Everyone round him rejoiced in the school, his mother's delight in especial was touching. "This is the school that I have dreamed of, my son, my dear Tomas!" He heard it nearly every day, he thanked her and kissed her for it, he needed it; but all the same.... As for teaching, his principal talent, he could interest himself in making a thing absolutely clear, and in having the main points properly remembered, the most difficult ones understood; it could delight him to give a new view of something to the elder pupils, or to direct their attention to a question of the day. Whenever a problem presented itself, he would take it up with patient ingenuity; beyond that there was nothing--no, nothing! He realised his failings thoroughly, self-occupied though he was; they harassed him more and more. There were times when he could not endure the school. Then he felt himself without spirit, without aspiration, without--he could almost have said without affection--if his mother had not been there, and Karl as well; he was deeply attached to Karl.

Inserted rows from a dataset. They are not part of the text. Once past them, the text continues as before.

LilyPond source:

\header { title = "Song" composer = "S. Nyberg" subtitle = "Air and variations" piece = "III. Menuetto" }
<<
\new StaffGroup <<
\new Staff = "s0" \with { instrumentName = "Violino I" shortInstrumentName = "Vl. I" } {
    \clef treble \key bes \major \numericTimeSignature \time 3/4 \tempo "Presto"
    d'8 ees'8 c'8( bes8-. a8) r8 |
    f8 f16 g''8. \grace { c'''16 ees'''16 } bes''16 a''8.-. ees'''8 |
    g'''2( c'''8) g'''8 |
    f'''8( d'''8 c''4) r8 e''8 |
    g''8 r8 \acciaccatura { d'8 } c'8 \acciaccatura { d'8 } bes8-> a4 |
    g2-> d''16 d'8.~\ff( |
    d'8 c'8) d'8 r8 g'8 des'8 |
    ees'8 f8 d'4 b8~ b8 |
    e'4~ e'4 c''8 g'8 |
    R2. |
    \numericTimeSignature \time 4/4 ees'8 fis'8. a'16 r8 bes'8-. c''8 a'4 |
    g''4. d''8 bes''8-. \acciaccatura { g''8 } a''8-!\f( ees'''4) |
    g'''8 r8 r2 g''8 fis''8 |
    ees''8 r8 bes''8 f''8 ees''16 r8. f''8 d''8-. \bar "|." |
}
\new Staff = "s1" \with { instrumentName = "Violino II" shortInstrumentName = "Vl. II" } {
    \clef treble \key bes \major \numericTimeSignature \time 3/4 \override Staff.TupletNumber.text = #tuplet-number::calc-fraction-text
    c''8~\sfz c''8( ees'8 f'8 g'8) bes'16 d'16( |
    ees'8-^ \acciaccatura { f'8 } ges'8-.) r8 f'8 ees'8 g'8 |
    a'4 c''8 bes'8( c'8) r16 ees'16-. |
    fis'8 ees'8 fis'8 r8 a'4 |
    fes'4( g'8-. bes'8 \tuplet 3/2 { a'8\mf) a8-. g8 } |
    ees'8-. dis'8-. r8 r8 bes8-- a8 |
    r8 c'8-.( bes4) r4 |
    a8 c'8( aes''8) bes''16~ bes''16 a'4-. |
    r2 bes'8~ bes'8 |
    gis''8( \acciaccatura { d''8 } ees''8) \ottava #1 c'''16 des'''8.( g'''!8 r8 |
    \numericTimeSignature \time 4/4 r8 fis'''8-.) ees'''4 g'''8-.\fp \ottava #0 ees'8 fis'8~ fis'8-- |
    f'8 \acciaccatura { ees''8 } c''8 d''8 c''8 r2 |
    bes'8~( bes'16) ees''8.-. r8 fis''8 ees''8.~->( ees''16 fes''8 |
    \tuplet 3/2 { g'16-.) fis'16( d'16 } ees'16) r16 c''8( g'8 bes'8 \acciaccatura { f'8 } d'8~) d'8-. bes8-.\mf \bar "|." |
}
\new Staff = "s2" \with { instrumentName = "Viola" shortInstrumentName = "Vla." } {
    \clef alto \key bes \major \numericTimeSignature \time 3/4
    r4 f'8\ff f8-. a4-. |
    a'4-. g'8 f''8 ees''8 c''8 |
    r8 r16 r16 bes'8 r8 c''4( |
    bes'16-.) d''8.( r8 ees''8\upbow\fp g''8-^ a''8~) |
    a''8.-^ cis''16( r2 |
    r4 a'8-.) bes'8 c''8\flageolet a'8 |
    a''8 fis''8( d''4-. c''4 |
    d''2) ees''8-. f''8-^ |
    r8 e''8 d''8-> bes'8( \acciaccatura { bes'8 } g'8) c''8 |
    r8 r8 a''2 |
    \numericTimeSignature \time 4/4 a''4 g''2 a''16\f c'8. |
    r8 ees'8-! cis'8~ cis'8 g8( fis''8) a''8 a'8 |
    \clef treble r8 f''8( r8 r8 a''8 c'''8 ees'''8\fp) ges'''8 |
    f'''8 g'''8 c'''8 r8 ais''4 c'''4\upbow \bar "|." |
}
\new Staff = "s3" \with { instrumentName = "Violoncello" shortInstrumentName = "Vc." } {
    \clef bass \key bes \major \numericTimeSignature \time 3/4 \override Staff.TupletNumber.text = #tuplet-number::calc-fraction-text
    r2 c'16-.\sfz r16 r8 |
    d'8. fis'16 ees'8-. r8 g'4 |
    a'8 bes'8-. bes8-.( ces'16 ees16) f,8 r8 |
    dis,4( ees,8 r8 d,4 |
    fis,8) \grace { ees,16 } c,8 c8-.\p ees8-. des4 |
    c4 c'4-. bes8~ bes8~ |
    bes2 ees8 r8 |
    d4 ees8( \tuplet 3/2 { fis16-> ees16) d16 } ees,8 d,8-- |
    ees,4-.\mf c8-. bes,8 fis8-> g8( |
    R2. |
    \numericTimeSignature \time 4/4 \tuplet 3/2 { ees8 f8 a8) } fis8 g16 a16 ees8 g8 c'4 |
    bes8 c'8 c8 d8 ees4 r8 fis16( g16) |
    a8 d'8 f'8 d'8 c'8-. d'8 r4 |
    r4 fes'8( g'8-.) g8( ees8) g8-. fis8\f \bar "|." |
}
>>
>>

This was no longing for a wife and family, at all events in no special degree; indeed, he felt no particular attraction to anything.
Was this the cause of his unhappiness--that he could not attach himself firmly to any conditions? He had been able to do so as a child.
A man who has deliberated in this way from one day to another, and at last, one evening, receives his mother's tears and lamentations because the teachers can no longer endure him as principal, does not start up as at something unexpected. Tomas remained at the piano, where he had been seated when she came in; he touched it with one finger now and then during her long and interrupted narration; he saw her despair and concealed his own. He felt as though now he had nothing more to do here.